Eine Ursache ist das hierarchische Denken, das im Klinikalltag noch stark vorherrscht. Die Regeln werden "von oben" vorgegeben und sind vom Personal kritiklos umzusetzen. Das ist während einer Operation sicherlich wichtig und führt zum Erfolg. Außerhalb des O.Ps sollte aber sehr wohl Platz für konstruktive Kritik und genauso auch Zeit da sein, um den Hintergrund einer Regelung zu erklären. Das Team wird nicht eingebunden und damit fehlt der entscheidende Schlüssel zur Reflexion sowie die Möglichkeit, relevante Stimmen zu hören, die näher am Problem oder am jeweiligen Geschehen beteiligt sind als der Vorgesetzte oder die Klinikleitung.

*Daten zur Analyse*
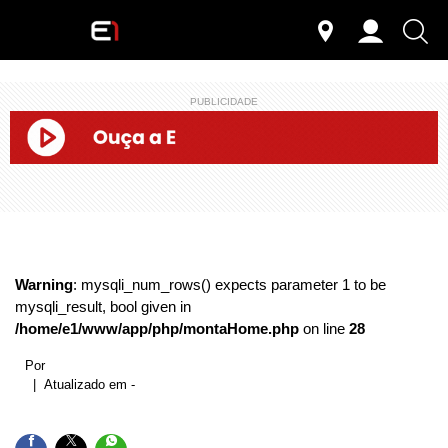
PUBLICIDADE
Warning
: mysqli_num_rows() expects parameter 1 to be
mysqli_result, bool given in
/home/e1/www/app/php/montaHome.php
on line
28
Por
| Atualizado em -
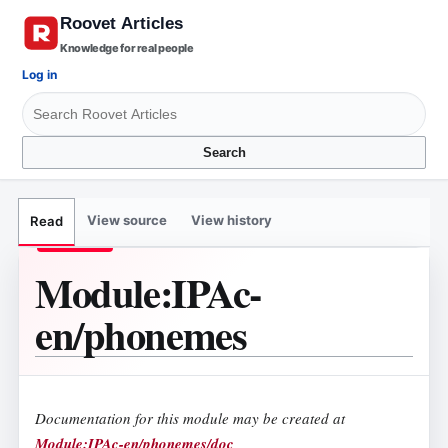
Knowledge for real people
Log in
Search
View source
View history
Read
Module
:
IPAc-
en/phonemes
Documentation for this module may be created at
Module:IPAc-en/phonemes/doc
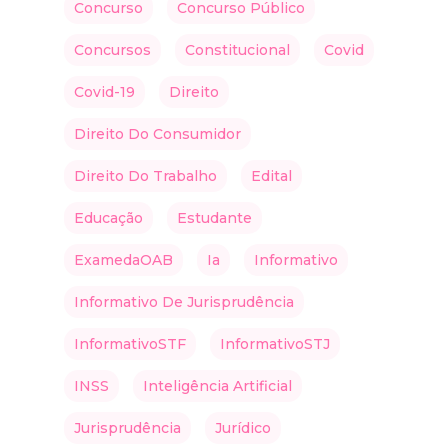
Concurso
Concurso Público
Concursos
Constitucional
Covid
Covid-19
Direito
Direito Do Consumidor
Direito Do Trabalho
Edital
Educação
Estudante
ExamedaOAB
Ia
Informativo
Informativo De Jurisprudência
InformativoSTF
InformativoSTJ
INSS
Inteligência Artificial
Jurisprudência
Jurídico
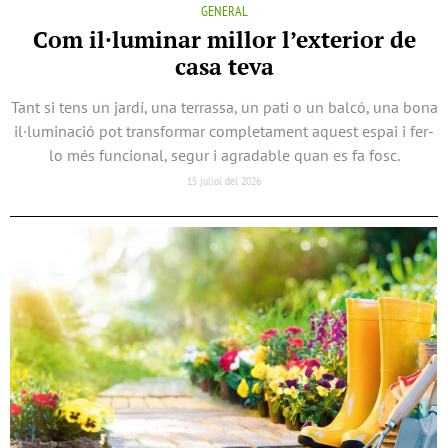
GENERAL
Com il·luminar millor l’exterior de
casa teva
Tant si tens un jardí, una terrassa, un pati o un balcó, una bona
il·luminació pot transformar completament aquest espai i fer-
lo més funcional, segur i agradable quan es fa fosc.
15 juliol del 2026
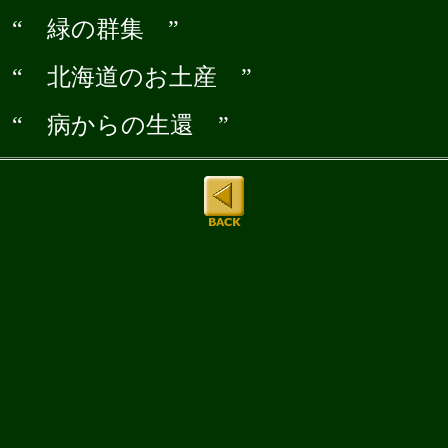
“ 緑の群集 ”
“ 北海道のお土産 ”
“ 病からの生還 ”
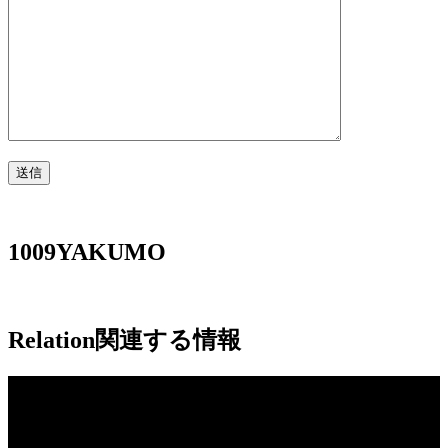
1009YAKUMO
Relation
関連する情報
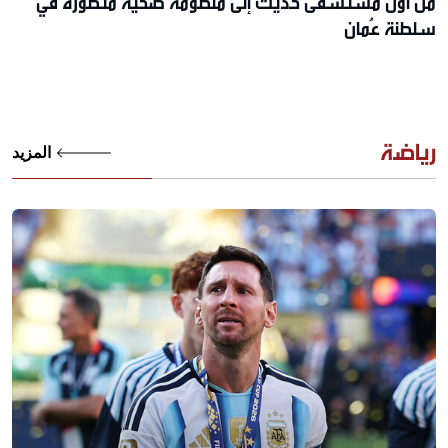
من أول مستشفى حديث إلى منظومة صحية متطورة في
سلطنة عُمان
رياضة
المزيد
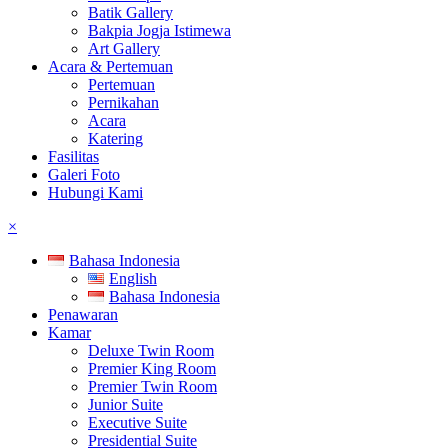
Batik Gallery
Bakpia Jogja Istimewa
Art Gallery
Acara & Pertemuan
Pertemuan
Pernikahan
Acara
Katering
Fasilitas
Galeri Foto
Hubungi Kami
×
Bahasa Indonesia
English
Bahasa Indonesia
Penawaran
Kamar
Deluxe Twin Room
Premier King Room
Premier Twin Room
Junior Suite
Executive Suite
Presidential Suite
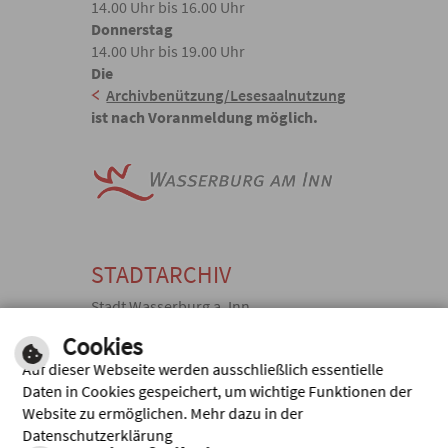
14.00 Uhr bis 16.00 Uhr
Donnerstag
14.00 Uhr bis 19.00 Uhr
Die
Archivbenützung/Lesesaalnutzung
ist nach Voranmeldung möglich.
STADTARCHIV
Stadt Wasserburg a. Inn
Kellerstraße 10, 83512 Wasserburg
Cookies
a. Inn
Auf dieser Webseite werden ausschließlich essentielle
TEL: +49 (0)
FAX: +49 (0)
Daten in Cookies gespeichert, um wichtige Funktionen der
8071 920369,
8071 920371
Website zu ermöglichen. Mehr dazu in der
E-MAIL
Schriftliche
Datenschutzerklärung
SENDEN
Archivanfrage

*Aufgabenstellung*
Fassen Sie den Lerntext in zwei Sätzen zusammen. Die Zeilen werden für die Bearbeitung nicht benötigt.

*Antwortfeld*
Eine Ursache ist das im Klinikalltag stark vorherrschende hierarchische Denken, bei dem Regeln von oben vorgegeben und vom Personal kritiklos umgesetzt werden, was während einer Operation wichtig ist und zum Erfolg führt. Außerhalb des OPs sollte jedoch Platz für konstruktive Kritik und Zeit für die Erklärung von Regelungen sein, denn ohne Einbindung des Teams fehlen die Reflexion und die Stimmen derer, die näher am Geschehen sind als Vorgesetzte oder Klinikleitung.